» AIM OF THE EXERCISE
A line qualifies if it holds the string "Company". Copy every qualifying line from the records.

» Transcribed page contents

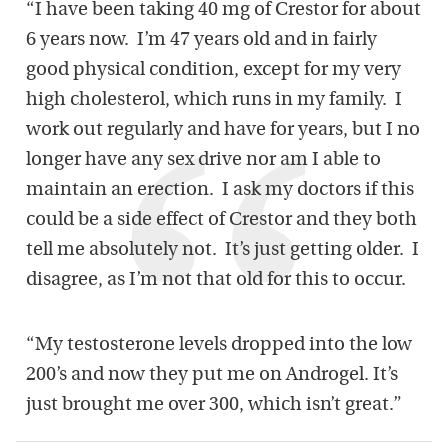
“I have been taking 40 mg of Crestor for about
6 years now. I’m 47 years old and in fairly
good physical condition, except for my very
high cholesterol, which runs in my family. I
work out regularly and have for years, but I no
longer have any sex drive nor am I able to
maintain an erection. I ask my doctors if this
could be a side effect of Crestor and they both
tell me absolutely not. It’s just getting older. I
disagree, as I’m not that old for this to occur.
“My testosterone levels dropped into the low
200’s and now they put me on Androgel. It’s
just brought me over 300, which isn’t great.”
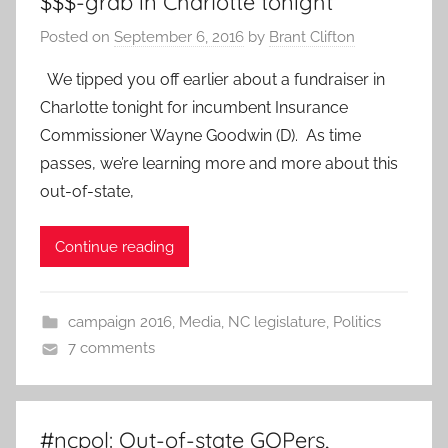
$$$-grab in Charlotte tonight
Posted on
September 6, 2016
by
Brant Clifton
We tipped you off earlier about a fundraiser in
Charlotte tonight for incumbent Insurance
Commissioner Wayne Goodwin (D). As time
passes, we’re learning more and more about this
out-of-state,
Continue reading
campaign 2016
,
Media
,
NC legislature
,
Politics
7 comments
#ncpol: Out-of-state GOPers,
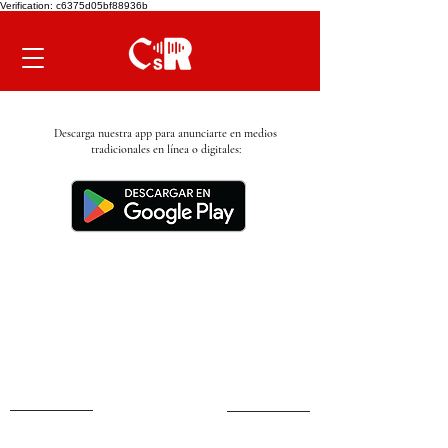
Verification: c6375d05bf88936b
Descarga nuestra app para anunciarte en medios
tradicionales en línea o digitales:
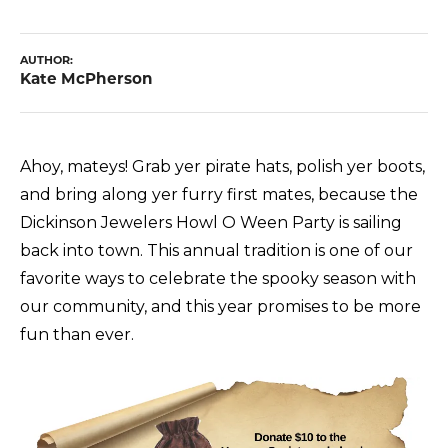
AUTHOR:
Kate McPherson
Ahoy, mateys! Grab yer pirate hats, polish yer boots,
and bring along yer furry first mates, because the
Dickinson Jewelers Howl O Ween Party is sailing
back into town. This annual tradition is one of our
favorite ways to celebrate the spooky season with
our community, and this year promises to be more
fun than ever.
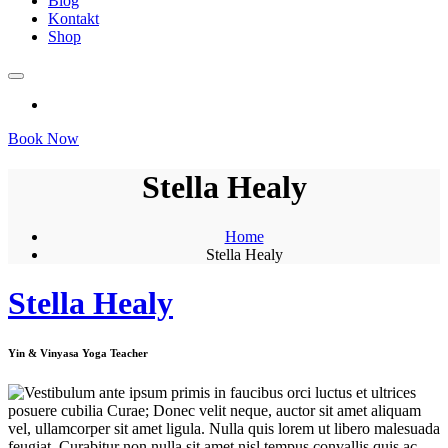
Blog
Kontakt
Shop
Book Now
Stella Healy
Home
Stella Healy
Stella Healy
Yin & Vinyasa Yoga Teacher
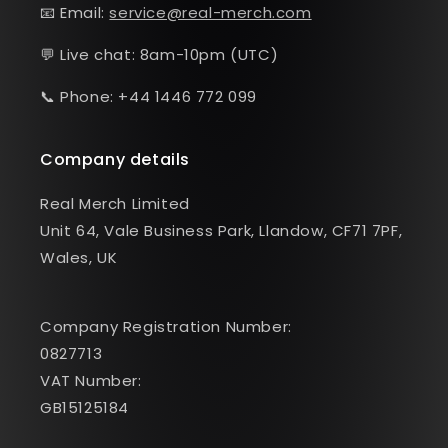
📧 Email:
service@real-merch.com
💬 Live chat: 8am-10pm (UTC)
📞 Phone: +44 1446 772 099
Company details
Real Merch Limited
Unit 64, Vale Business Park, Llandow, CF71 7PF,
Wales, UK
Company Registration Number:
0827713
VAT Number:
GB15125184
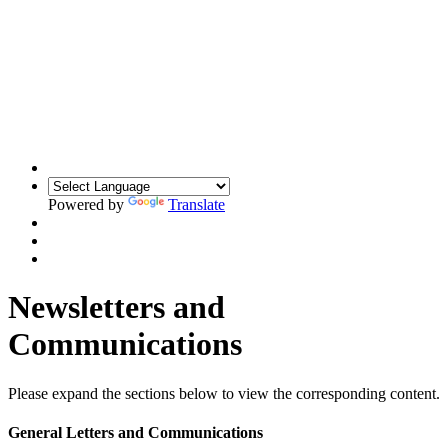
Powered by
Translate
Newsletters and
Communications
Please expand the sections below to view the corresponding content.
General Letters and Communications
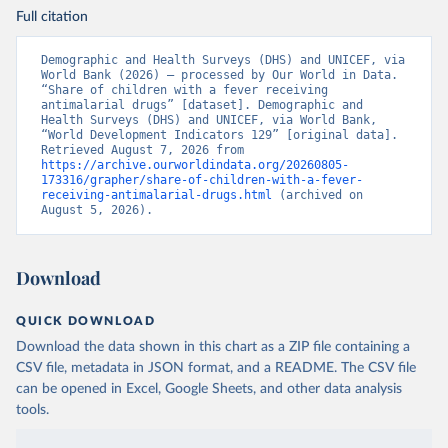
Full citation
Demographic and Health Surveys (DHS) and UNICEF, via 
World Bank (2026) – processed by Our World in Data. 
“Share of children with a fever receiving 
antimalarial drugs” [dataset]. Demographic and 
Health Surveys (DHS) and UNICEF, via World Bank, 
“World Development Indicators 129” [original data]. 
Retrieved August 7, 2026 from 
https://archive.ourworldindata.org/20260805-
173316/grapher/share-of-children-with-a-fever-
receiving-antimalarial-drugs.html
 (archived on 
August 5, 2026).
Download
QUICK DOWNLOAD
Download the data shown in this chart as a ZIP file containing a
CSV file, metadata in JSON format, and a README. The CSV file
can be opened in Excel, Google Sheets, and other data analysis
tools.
--
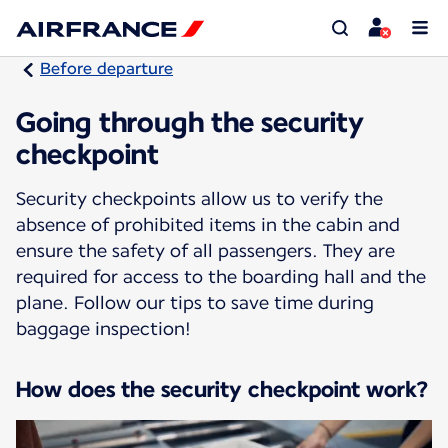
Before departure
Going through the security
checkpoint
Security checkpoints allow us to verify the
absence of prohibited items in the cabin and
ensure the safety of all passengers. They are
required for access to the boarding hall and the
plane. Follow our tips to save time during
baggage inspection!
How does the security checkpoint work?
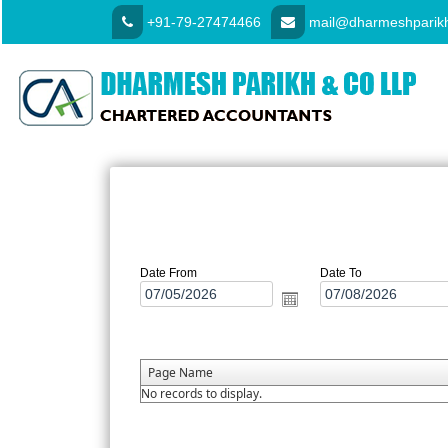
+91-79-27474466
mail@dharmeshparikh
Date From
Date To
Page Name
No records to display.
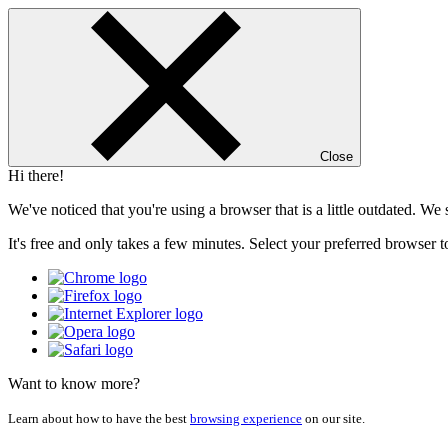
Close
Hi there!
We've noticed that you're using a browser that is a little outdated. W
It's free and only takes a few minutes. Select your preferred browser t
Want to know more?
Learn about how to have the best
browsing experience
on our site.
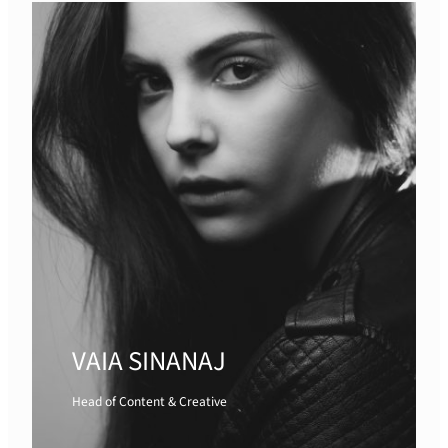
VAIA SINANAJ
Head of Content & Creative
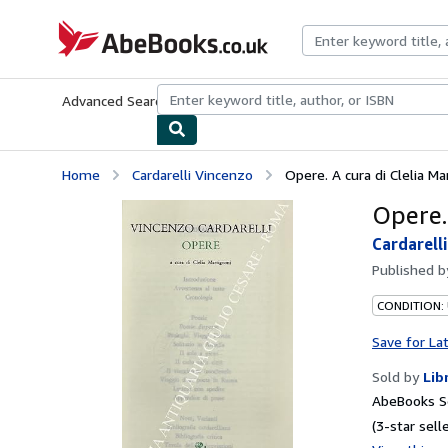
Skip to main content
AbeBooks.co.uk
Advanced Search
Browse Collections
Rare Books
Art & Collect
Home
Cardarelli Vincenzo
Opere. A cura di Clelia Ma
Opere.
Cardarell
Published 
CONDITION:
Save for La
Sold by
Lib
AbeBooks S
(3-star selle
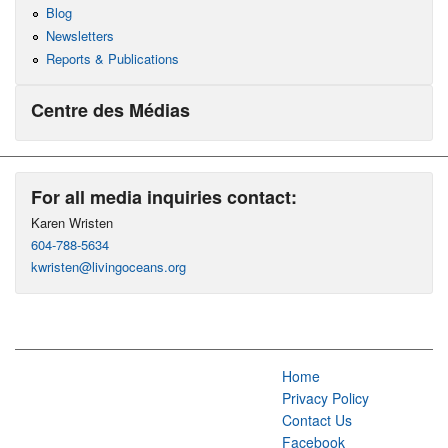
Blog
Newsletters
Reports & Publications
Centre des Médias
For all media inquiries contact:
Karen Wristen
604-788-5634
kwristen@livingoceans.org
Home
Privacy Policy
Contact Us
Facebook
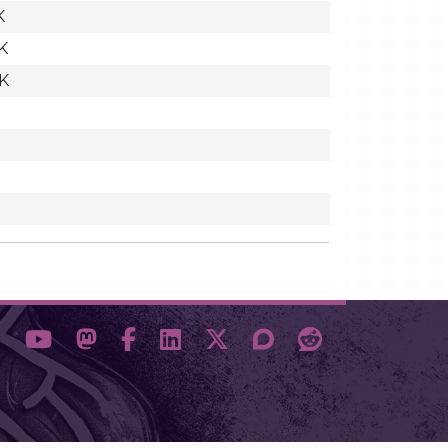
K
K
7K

» YOUR SOLUTION
Company details
Company Registration Number:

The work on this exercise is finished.